# Problem:
From the first line to the last, print the records exactly, leaving out the pictures.

Stored data entries
┄┄┄┄┄┄┄┄┄┄

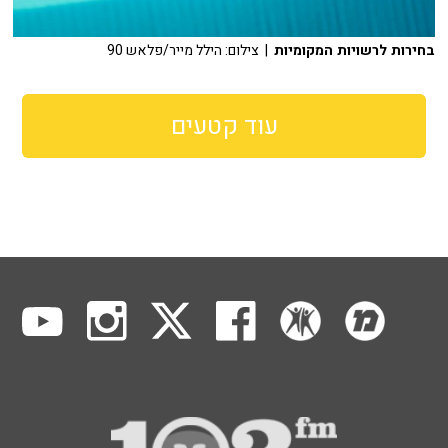
בחירות לרשויות המקומיות
| צילום: הילל מייר/פלאש 90
עוד קטעים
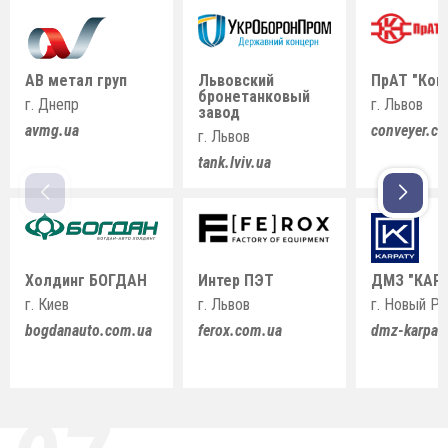
АВ метал груп
Львовский
ПрАТ "Кон
бронетанковый
г. Днепр
г. Львов
завод
avmg.ua
conveyer.c
г. Львов
tank.lviv.ua
Холдинг БОГДАН
Интер ПЭТ
ДМЗ "КАР
г. Киев
г. Львов
г. Новый Р
bogdanauto.com.ua
ferox.com.ua
dmz-karpat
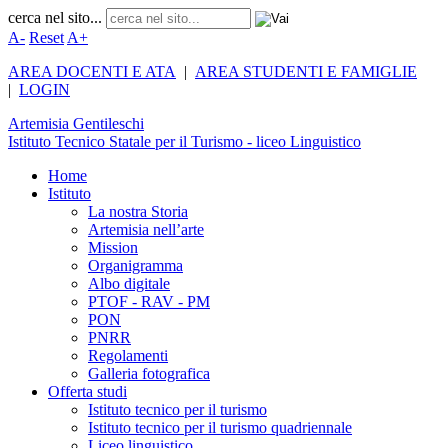
cerca nel sito...
A-
Reset
A+
AREA DOCENTI E ATA
|
AREA STUDENTI E FAMIGLIE
|
LOGIN
Artemisia
Gentileschi
Istituto Tecnico Statale per il Turismo - liceo Linguistico
Home
Istituto
La nostra Storia
Artemisia nell’arte
Mission
Organigramma
Albo digitale
PTOF - RAV - PM
PON
PNRR
Regolamenti
Galleria fotografica
Offerta studi
Istituto tecnico per il turismo
Istituto tecnico per il turismo quadriennale
Liceo linguistico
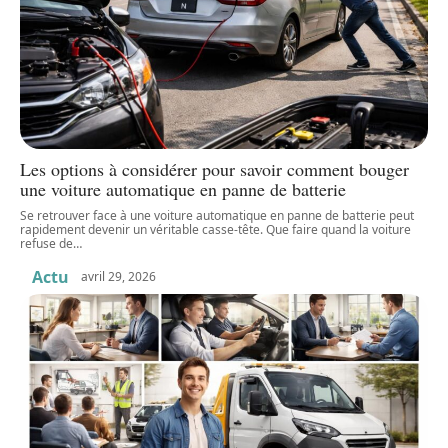
Les options à considérer pour savoir comment bouger
une voiture automatique en panne de batterie
Se retrouver face à une voiture automatique en panne de batterie peut
rapidement devenir un véritable casse-tête. Que faire quand la voiture
refuse de
…
Actu
avril 29, 2026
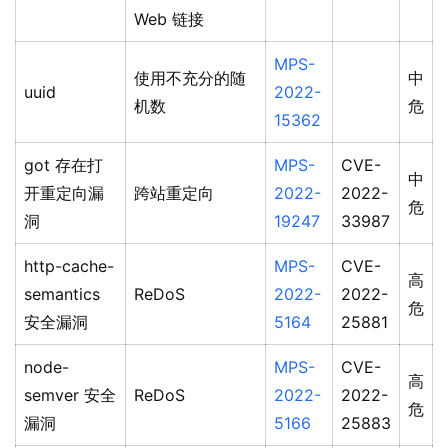
Web 链接
MPS-
使用不充分的随
中
uuid
2022-
机数
危
15362
got 存在打
MPS-
CVE-
中
开重定向漏
跨站重定向
2022-
2022-
危
洞
19247
33987
http-cache-
MPS-
CVE-
高
semantics
ReDoS
2022-
2022-
危
安全漏洞
5164
25881
node-
MPS-
CVE-
高
semver 安全
ReDoS
2022-
2022-
危
漏洞
5166
25883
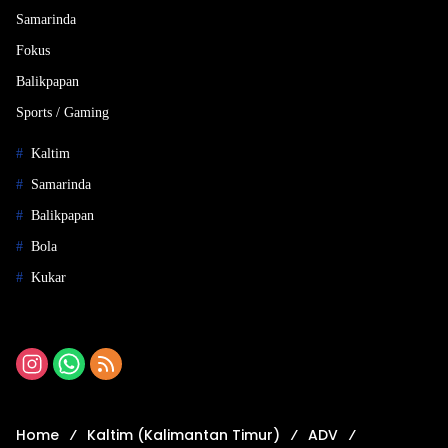
Samarinda
Fokus
Balikpapan
Sports / Gaming
Kaltim
Samarinda
Balikpapan
Bola
Kukar
Home
Kaltim (Kalimantan Timur)
ADV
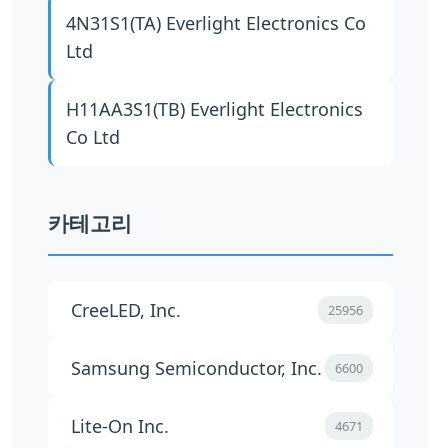
4N31S1(TA)
Everlight Electronics Co
Ltd
H11AA3S1(TB)
Everlight Electronics
Co Ltd
카테고리
CreeLED, Inc.
25956
Samsung Semiconductor, Inc.
6600
Lite-On Inc.
4671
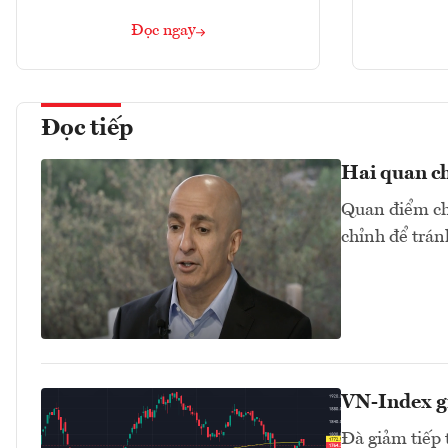
Đọc ngay
Đọc tiếp
Hai quan ch
Quan điểm chu
chỉnh để trán
VN-Index g
Đà giảm tiếp 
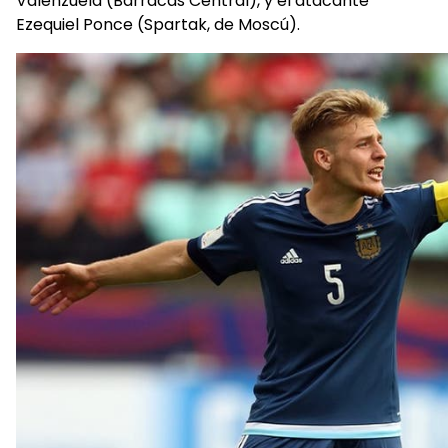
Valenzuela (Barracas Central), y el atacante
Ezequiel Ponce (Spartak, de Moscú).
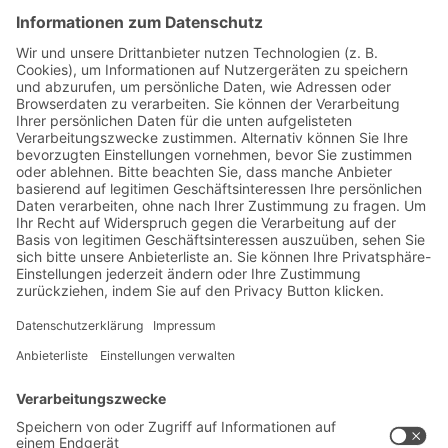
Jetzt beim BITO Newsletter
anmelden:
Lager- & Logistiknews
Exklusive Rabatte
Neuheiten
Newsletter abonnieren
Lösungen
Beratung & Service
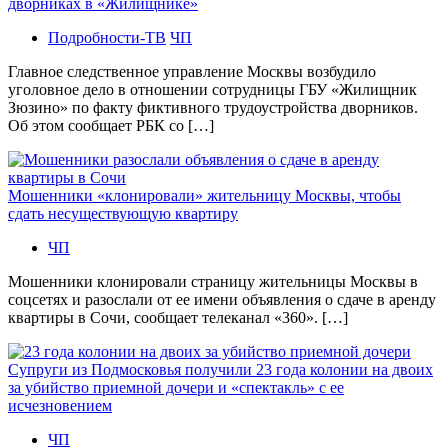
дворниках в «Жилищнике»
Подробности-ТВ
ЧП
Главное следственное управление Москвы возбудило
уголовное дело в отношении сотрудницы ГБУ «Жилищник
Зюзино» по факту фиктивного трудоустройства дворников.
Об этом сообщает РБК со […]
Мошенники «клонировали» жительницу Москвы, чтобы
сдать несуществующую квартиру
ЧП
Мошенники клонировали страницу жительницы Москвы в
соцсетях и разослали от ее имени объявления о сдаче в аренду
квартиры в Сочи, сообщает телеканал «360». […]
Супруги из Подмосковья получили 23 года колонии на двоих
за убийство приемной дочери и «спектакль» с ее
исчезновением
ЧП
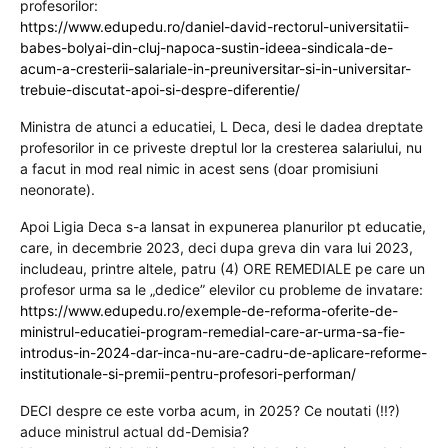
profesorilor:
https://www.edupedu.ro/daniel-david-rectorul-universitatii-
babes-bolyai-din-cluj-napoca-sustin-ideea-sindicala-de-
acum-a-cresterii-salariale-in-preuniversitar-si-in-universitar-
trebuie-discutat-apoi-si-despre-diferentie/
Ministra de atunci a educatiei, L Deca, desi le dadea dreptate
profesorilor in ce priveste dreptul lor la cresterea salariului, nu
a facut in mod real nimic in acest sens (doar promisiuni
neonorate).
Apoi Ligia Deca s-a lansat in expunerea planurilor pt educatie,
care, in decembrie 2023, deci dupa greva din vara lui 2023,
includeau, printre altele, patru (4) ORE REMEDIALE pe care un
profesor urma sa le „dedice” elevilor cu probleme de invatare:
https://www.edupedu.ro/exemple-de-reforma-oferite-de-
ministrul-educatiei-program-remedial-care-ar-urma-sa-fie-
introdus-in-2024-dar-inca-nu-are-cadru-de-aplicare-reforme-
institutionale-si-premii-pentru-profesori-performan/
DECI despre ce este vorba acum, in 2025? Ce noutati (!!?)
aduce ministrul actual dd-Demisia?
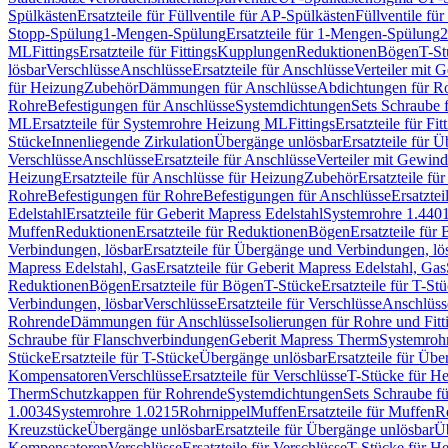
Spülkästen
Ersatzteile für Füllventile für AP-Spülkästen
Füllventile fü
Stopp-Spülung
1-Mengen-Spülung
Ersatzteile für 1-Mengen-Spülung
2
ML
Fittings
Ersatzteile für Fittings
Kupplungen
Reduktionen
Bögen
T-St
lösbar
Verschlüsse
Anschlüsse
Ersatzteile für Anschlüsse
Verteiler mit 
für Heizung
Zubehör
Dämmungen für Anschlüsse
Abdichtungen für Ro
Rohre
Befestigungen für Anschlüsse
Systemdichtungen
Sets Schraube 
ML
Ersatzteile für Systemrohre Heizung ML
Fittings
Ersatzteile für Fit
Stücke
Innenliegende Zirkulation
Übergänge unlösbar
Ersatzteile für 
Verschlüsse
Anschlüsse
Ersatzteile für Anschlüsse
Verteiler mit Gewin
Heizung
Ersatzteile für Anschlüsse für Heizung
Zubehör
Ersatzteile fü
Rohre
Befestigungen für Rohre
Befestigungen für Anschlüsse
Ersatzte
Edelstahl
Ersatzteile für Geberit Mapress Edelstahl
Systemrohre 1.440
Muffen
Reduktionen
Ersatzteile für Reduktionen
Bögen
Ersatzteile für
Verbindungen, lösbar
Ersatzteile für Übergänge und Verbindungen, lö
Mapress Edelstahl, Gas
Ersatzteile für Geberit Mapress Edelstahl, Gas
Reduktionen
Bögen
Ersatzteile für Bögen
T-Stücke
Ersatzteile für T-St
Verbindungen, lösbar
Verschlüsse
Ersatzteile für Verschlüsse
Anschlüss
Rohrende
Dämmungen für Anschlüsse
Isolierungen für Rohre und Fitt
Schraube für Flanschverbindungen
Geberit Mapress Therm
Systemroh
Stücke
Ersatzteile für T-Stücke
Übergänge unlösbar
Ersatzteile für Üb
Kompensatoren
Verschlüsse
Ersatzteile für Verschlüsse
T-Stücke für H
Therm
Schutzkappen für Rohrende
Systemdichtungen
Sets Schraube f
1.0034
Systemrohre 1.0215
Rohrnippel
Muffen
Ersatzteile für Muffen
R
Kreuzstücke
Übergänge unlösbar
Ersatzteile für Übergänge unlösbar
Üb
Kompensatoren
Verschlüsse
Ersatzteile für Verschlüsse
T-Stücke für H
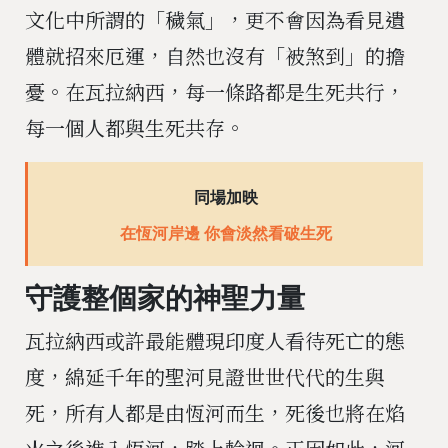
文化中所謂的「穢氣」，更不會因為看見遺
體就招來厄運，自然也沒有「被煞到」的擔
憂。在瓦拉納西，每一條路都是生死共行，
每一個人都與生死共存。
同場加映
在恆河岸邊 你會淡然看破生死
守護整個家的神聖力量
瓦拉納西或許最能體現印度人看待死亡的態
度，綿延千年的聖河見證世世代代的生與
死，所有人都是由恆河而生，死後也將在焰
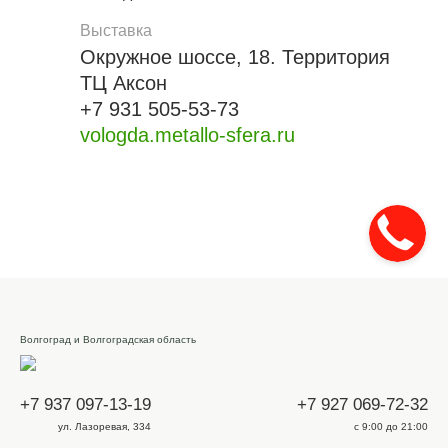
Выставка
Окружное шоссе, 18. Территория
ТЦ Аксон
+7 931 505-53-73
vologda.metallo-sfera.ru
Волгоград и Волгоградская область
+7 937 097-13-19
+7 927 069-72-32
ул. Лазоревая, 334
с 9:00 до 21:00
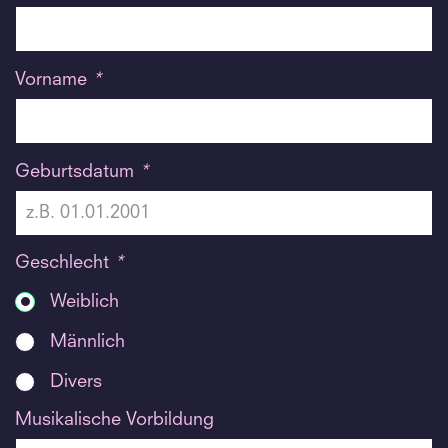
Vorname
*
Geburtsdatum
*
Geschlecht
*
Weiblich
Männlich
Divers
Musikalische Vorbildung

┄┄┄┄┄┄┄┄┄┄

# Task response:
בחירות לרשויות המקומיות
| צילום: הילל מייר/פלאש 90
עוד קטעים
АВ метал груп
Львовский
ПрАТ "Кон
бронетанковый
г. Днепр
г. Львов
завод
avmg.ua
conveyer.c
г. Львов
tank.lviv.ua
Холдинг БОГДАН
Интер ПЭТ
ДМЗ "КАР
г. Киев
г. Львов
г. Новый Р
bogdanauto.com.ua
ferox.com.ua
dmz-karpat
cerca nel sito...
A-
Reset
A+
AREA DOCENTI E ATA
|
AREA STUDENTI E FAMIGLIE
|
LOGIN
Artemisia
Gentileschi
Istituto Tecnico Statale per il Turismo - liceo Linguistico
Home
Istituto
La nostra Storia
Artemisia nell’arte
Mission
Organigramma
Albo digitale
PTOF - RAV - PM
PON
PNRR
Regolamenti
Galleria fotografica
Offerta studi
Istituto tecnico per il turismo
Istituto tecnico per il turismo quadriennale
Liceo linguistico
Les options à considérer pour savoir comment bouger
une voiture automatique en panne de batterie
Se retrouver face à une voiture automatique en panne de batterie peut
rapidement devenir un véritable casse-tête. Que faire quand la voiture
refuse de
…
Actu
avril 29, 2026
Web 链接
MPS-
使用不充分的随
中
uuid
2022-
机数
危
15362
got 存在打
MPS-
CVE-
中
开重定向漏
跨站重定向
2022-
2022-
危
洞
19247
33987
http-cache-
MPS-
CVE-
高
semantics
ReDoS
2022-
2022-
危
安全漏洞
5164
25881
node-
MPS-
CVE-
高
semver 安全
ReDoS
2022-
2022-
危
漏洞
5166
25883
Samarinda
Fokus
Balikpapan
Sports / Gaming
Kaltim
Samarinda
Balikpapan
Bola
Kukar
Home
Kaltim (Kalimantan Timur)
ADV
4N31S1(TA)
Everlight Electronics Co
Ltd
H11AA3S1(TB)
Everlight Electronics
Co Ltd
카테고리
CreeLED, Inc.
25956
Samsung Semiconductor, Inc.
6600
Lite-On Inc.
4671
Đọc ngay
Đọc tiếp
Hai quan ch
Quan điểm chu
chỉnh để trán
VN-Index g
Đà giảm tiếp 
Valenzuela (Barracas Central), y el atacante
Ezequiel Ponce (Spartak, de Moscú).
Jetzt beim BITO Newsletter
anmelden:
Lager- & Logistiknews
Exklusive Rabatte
Neuheiten
Newsletter abonnieren
Lösungen
Beratung & Service
дворниках в «Жилищнике»
Подробности-ТВ
ЧП
Главное следственное управление Москвы возбудило
уголовное дело в отношении сотрудницы ГБУ «Жилищник
Зюзино» по факту фиктивного трудоустройства дворников.
Об этом сообщает РБК со […]
Мошенники «клонировали» жительницу Москвы, чтобы
сдать несуществующую квартиру
ЧП
Мошенники клонировали страницу жительницы Москвы в
соцсетях и разослали от ее имени объявления о сдаче в аренду
квартиры в Сочи, сообщает телеканал «360». […]
Супруги из Подмосковья получили 23 года колонии на двоих
за убийство приемной дочери и «спектакль» с ее
исчезновением
ЧП
profesorilor:
https://www.edupedu.ro/daniel-david-rectorul-universitatii-
babes-bolyai-din-cluj-napoca-sustin-ideea-sindicala-de-
acum-a-cresterii-salariale-in-preuniversitar-si-in-universitar-
trebuie-discutat-apoi-si-despre-diferentie/
Ministra de atunci a educatiei, L Deca, desi le dadea dreptate
profesorilor in ce priveste dreptul lor la cresterea salariului, nu
a facut in mod real nimic in acest sens (doar promisiuni
neonorate).
Apoi Ligia Deca s-a lansat in expunerea planurilor pt educatie,
care, in decembrie 2023, deci dupa greva din vara lui 2023,
includeau, printre altele, patru (4) ORE REMEDIALE pe care un
profesor urma sa le „dedice” elevilor cu probleme de invatare:
https://www.edupedu.ro/exemple-de-reforma-oferite-de-
ministrul-educatiei-program-remedial-care-ar-urma-sa-fie-
introdus-in-2024-dar-inca-nu-are-cadru-de-aplicare-reforme-
institutionale-si-premii-pentru-profesori-performan/
DECI despre ce este vorba acum, in 2025? Ce noutati (!!?)
aduce ministrul actual dd-Demisia?
Spülkästen
Ersatzteile für Füllventile für AP-Spülkästen
Füllventile fü
Stopp-Spülung
1-Mengen-Spülung
Ersatzteile für 1-Mengen-Spülung
2
ML
Fittings
Ersatzteile für Fittings
Kupplungen
Reduktionen
Bögen
T-St
lösbar
Verschlüsse
Anschlüsse
Ersatzteile für Anschlüsse
Verteiler mit 
für Heizung
Zubehör
Dämmungen für Anschlüsse
Abdichtungen für Ro
Rohre
Befestigungen für Anschlüsse
Systemdichtungen
Sets Schraube 
ML
Ersatzteile für Systemrohre Heizung ML
Fittings
Ersatzteile für Fit
Stücke
Innenliegende Zirkulation
Übergänge unlösbar
Ersatzteile für 
Verschlüsse
Anschlüsse
Ersatzteile für Anschlüsse
Verteiler mit Gewin
Heizung
Ersatzteile für Anschlüsse für Heizung
Zubehör
Ersatzteile fü
Rohre
Befestigungen für Rohre
Befestigungen für Anschlüsse
Ersatzte
Edelstahl
Ersatzteile für Geberit Mapress Edelstahl
Systemrohre 1.440
Muffen
Reduktionen
Ersatzteile für Reduktionen
Bögen
Ersatzteile für
Verbindungen, lösbar
Ersatzteile für Übergänge und Verbindungen, lö
Mapress Edelstahl, Gas
Ersatzteile für Geberit Mapress Edelstahl, Gas
Reduktionen
Bögen
Ersatzteile für Bögen
T-Stücke
Ersatzteile für T-St
Verbindungen, lösbar
Verschlüsse
Ersatzteile für Verschlüsse
Anschlüss
Rohrende
Dämmungen für Anschlüsse
Isolierungen für Rohre und Fitt
Schraube für Flanschverbindungen
Geberit Mapress Therm
Systemroh
Stücke
Ersatzteile für T-Stücke
Übergänge unlösbar
Ersatzteile für Üb
Kompensatoren
Verschlüsse
Ersatzteile für Verschlüsse
T-Stücke für H
Therm
Schutzkappen für Rohrende
Systemdichtungen
Sets Schraube f
1.0034
Systemrohre 1.0215
Rohrnippel
Muffen
Ersatzteile für Muffen
R
Kreuzstücke
Übergänge unlösbar
Ersatzteile für Übergänge unlösbar
Üb
Kompensatoren
Verschlüsse
Ersatzteile für Verschlüsse
T-Stücke für H
文化中所謂的「穢氣」，更不會因為看見遺
體就招來厄運，自然也沒有「被煞到」的擔
憂。在瓦拉納西，每一條路都是生死共行，
每一個人都與生死共存。
同場加映
在恆河岸邊 你會淡然看破生死
守護整個家的神聖力量
瓦拉納西或許最能體現印度人看待死亡的態
度，綿延千年的聖河見證世世代代的生與
死，所有人都是由恆河而生，死後也將在焰
Выставка
Окружное шоссе, 18. Территория
ТЦ Аксон
+7 931 505-53-73
vologda.metallo-sfera.ru
Волгоград и Волгоградская область
+7 937 097-13-19
+7 927 069-72-32
ул. Лазоревая, 334
с 9:00 до 21:00
Vorname
*
Geburtsdatum
*
Geschlecht
*
Weiblich
Männlich
Divers
Musikalische Vorbildung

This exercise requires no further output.